Anda di halaman 1dari 10

Biografi Ki Hajar Dewantara - Pahlawan Indonesia.

Ki Hajar Dewantara Lahir di Yogyakarta


pada tanggal 2 Mei 1889.Terlahir dengan nama Raden Mas
Soewardi Soeryaningrat. Ia berasal dari lingkungan keluarga
kraton Yogyakarta. Raden Mas Soewardi Soeryaningrat, saat
genap berusia 40 tahun menurut hitungan Tahun Caka, berganti
nama menjadi Ki Hadjar Dewantara. Semenjak saat itu, ia tidak
lagi menggunakan gelar kebangsawanan di depan namanya.
Hal ini dimaksudkan supaya ia dapat bebas dekat dengan
rakyat, baik secara fisik maupun hatinya.

Perjalanan hidupnya benar-benar diwarnai perjuangan dan


pengabdian demi kepentingan bangsanya. Ia menamatkan
Sekolah Dasar di ELS (Sekolah Dasar Belanda) Kemudian
sempat melanjut ke STOVIA (Sekolah Dokter Bumiputera), tapi tidak sampai tamat karena sakit.
Kemudian ia bekerja sebagai wartawan di beberapa surat kabar antara lain Sedyotomo, Midden
Java, De Express, Oetoesan Hindia, Kaoem Moeda, Tjahaja Timoer dan Poesara. Pada masanya,
ia tergolong penulis handal. Tulisan-tulisannya sangat komunikatif, tajam dan patriotik sehingga
mampu membangkitkan semangat antikolonial bagi pembacanya.
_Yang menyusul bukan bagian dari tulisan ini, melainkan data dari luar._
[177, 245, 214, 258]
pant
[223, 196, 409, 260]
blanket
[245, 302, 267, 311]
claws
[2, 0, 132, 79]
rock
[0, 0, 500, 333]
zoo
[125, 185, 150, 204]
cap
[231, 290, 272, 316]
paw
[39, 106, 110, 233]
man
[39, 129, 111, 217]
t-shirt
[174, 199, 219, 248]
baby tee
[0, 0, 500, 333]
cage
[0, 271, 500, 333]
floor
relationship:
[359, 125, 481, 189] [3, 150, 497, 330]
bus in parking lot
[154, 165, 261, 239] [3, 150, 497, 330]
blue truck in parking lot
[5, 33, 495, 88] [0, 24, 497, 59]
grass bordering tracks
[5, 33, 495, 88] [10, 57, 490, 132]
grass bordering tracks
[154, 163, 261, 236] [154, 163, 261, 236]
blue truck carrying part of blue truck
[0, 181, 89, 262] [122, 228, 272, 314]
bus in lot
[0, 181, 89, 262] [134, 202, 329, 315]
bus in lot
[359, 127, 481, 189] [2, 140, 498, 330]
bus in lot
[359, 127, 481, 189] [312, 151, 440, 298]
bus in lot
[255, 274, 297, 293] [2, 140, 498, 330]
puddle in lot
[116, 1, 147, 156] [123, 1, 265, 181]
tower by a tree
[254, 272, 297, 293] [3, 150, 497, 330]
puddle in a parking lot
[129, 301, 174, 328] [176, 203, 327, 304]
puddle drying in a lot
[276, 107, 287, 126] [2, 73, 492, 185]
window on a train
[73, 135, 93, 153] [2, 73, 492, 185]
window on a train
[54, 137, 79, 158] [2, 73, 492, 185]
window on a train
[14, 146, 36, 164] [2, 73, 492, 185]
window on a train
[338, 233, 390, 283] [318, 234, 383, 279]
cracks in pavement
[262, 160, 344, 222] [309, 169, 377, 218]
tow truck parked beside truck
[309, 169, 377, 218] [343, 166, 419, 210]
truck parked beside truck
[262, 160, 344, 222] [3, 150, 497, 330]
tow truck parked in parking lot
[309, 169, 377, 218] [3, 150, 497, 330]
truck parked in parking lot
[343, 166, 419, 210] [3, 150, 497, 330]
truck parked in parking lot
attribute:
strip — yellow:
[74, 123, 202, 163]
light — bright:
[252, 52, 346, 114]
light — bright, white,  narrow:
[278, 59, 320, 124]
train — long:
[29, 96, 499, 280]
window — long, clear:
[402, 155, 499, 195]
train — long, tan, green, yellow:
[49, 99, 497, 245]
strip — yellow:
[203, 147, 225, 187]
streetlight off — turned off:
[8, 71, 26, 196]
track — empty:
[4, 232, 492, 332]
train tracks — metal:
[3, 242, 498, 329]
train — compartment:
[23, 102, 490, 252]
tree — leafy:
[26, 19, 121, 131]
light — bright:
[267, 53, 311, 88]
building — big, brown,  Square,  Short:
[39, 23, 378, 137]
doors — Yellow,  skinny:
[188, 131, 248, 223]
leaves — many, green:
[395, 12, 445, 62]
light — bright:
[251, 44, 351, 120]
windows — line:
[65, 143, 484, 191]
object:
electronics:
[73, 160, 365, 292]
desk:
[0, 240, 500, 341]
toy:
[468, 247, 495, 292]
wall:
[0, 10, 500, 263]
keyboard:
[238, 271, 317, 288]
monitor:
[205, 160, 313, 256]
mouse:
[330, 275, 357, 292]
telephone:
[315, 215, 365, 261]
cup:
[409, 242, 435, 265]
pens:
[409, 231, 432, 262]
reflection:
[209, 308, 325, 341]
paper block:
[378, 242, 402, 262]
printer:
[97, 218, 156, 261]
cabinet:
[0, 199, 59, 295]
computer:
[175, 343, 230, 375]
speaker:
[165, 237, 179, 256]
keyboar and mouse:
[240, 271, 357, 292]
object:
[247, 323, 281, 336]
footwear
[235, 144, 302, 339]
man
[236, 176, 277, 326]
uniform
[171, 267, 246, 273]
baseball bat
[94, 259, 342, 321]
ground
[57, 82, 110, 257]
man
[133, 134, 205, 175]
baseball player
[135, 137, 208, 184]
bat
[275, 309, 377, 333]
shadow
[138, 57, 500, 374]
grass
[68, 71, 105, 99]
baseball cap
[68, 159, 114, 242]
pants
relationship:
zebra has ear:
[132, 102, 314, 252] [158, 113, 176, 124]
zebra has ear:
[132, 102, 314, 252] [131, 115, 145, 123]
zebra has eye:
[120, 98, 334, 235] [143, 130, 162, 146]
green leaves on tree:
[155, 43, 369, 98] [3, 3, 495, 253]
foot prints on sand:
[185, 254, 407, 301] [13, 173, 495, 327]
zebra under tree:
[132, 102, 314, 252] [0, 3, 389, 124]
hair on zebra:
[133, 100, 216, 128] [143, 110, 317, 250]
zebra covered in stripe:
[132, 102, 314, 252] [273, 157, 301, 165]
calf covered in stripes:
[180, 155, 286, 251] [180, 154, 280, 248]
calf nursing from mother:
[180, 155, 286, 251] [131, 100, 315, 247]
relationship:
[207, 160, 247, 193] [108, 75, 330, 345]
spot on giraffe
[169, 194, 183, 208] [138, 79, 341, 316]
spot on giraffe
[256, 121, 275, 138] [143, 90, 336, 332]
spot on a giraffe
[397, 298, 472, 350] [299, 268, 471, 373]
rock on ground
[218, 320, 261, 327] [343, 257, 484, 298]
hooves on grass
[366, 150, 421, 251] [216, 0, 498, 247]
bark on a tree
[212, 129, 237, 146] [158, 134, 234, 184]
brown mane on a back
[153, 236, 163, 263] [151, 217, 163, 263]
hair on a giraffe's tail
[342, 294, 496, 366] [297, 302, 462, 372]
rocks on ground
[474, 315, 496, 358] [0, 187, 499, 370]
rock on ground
Selain ulet sebagai seorang wartawan muda, ia juga aktif dalam organisasi sosial dan politik.
Pada tahun 1908, ia aktif di seksi propaganda Boedi Oetomo untuk mensosialisasikan dan
menggugah kesadaran masyarakat Indonesia pada waktu itu mengenai pentingnya persatuan dan
kesatuan dalam berbangsa dan bernegara.

Kemudian, bersama Douwes Dekker (Dr. Danudirdja Setyabudhi) dan dr. Cipto
Mangoenkoesoemo, ia mendirikan Indische Partij (partai politik pertama yang beraliran
nasionalisme Indonesia) pada tanggal 25 Desember 1912 yang bertujuan mencapai Indonesia
merdeka.

Mereka berusaha mendaftarkan organisasi ini untuk memperoleh status badan hukum pada
pemerintah kolonial Belanda. Tetapi pemerintah kolonial Belanda melalui Gubernur Jendral
Idenburg berusaha menghalangi kehadiran partai ini dengan menolak pendaftaran itu pada
tanggal 11 Maret 1913. Alasan penolakannya adalah karena organisasi ini dianggap dapat
membangkitkan rasa nasionalisme rakyat dan menggerakan kesatuan untuk menentang
pemerintah kolonial Belanda.

Kemudian setelah ditolaknya pendaftaran status badan hukum Indische Partij ia pun ikut
membentuk Komite Bumipoetra pada November 1913. Komite itu sekaligus sebagai komite
tandingan dari Komite Perayaan Seratus Tahun Kemerdekaan Bangsa Belanda. Komite
Boemipoetra itu melancarkan kritik terhadap Pemerintah Belanda yang bermaksud merayakan
seratus tahun bebasnya negeri Belanda dari penjajahan Prancis dengan menarik uang dari rakyat
jajahannya untuk membiayai pesta perayaan tersebut.
Sehubungan dengan rencana perayaan itu, ia pun mengkritik lewat tulisan berjudul Als Ik Eens
Nederlander Was (Seandainya Aku Seorang Belanda) dan Een voor Allen maar Ook Allen voor
Een (Satu untuk Semua, tetapi Semua untuk Satu Juga). Tulisan Seandainya Aku Seorang
Belanda yang dimuat dalam surat kabar de Expres milik dr. Douwes Dekker itu antara lain
berbunyi:

"Sekiranya aku seorang Belanda, aku tidak akan menyelenggarakan pesta-pesta kemerdekaan di
negeri yang kita sendiri telah merampas kemerdekaannya. Sejajar dengan jalan pikiran itu, bukan
saja tidak adil, tetapi juga tidak pantas untuk menyuruh si inlander memberikan sumbangan
untuk dana perayaan itu.

Pikiran untuk menyelenggarakan perayaan itu saja sudah menghina mereka dan sekarang kita
garuk pula kantongnya. Ayo teruskan penghinaan lahir dan batin itu! Kalau aku seorang
Belanda. Apa yang menyinggung perasaanku dan kawan-kawan sebangsaku terutama ialah
kenyataan bahwa bangsa inlander diharuskan ikut mengongkosi suatu pekerjaan yang ia sendiri
tidak ada kepentingannya sedikitpun".

Akibat karangannya itu, pemerintah kolonial Belanda melalui Gubernur Jendral Idenburg
menjatuhkan hukuman tanpa proses pengadilan, berupa hukuman internering (hukum buang)
yaitu
sebuah hukuman dengan menunjuk sebuah tempat tinggal yang boleh bagi seseorang untuk
bertempat tinggal. Ia pun dihukum buang ke Pulau Bangka.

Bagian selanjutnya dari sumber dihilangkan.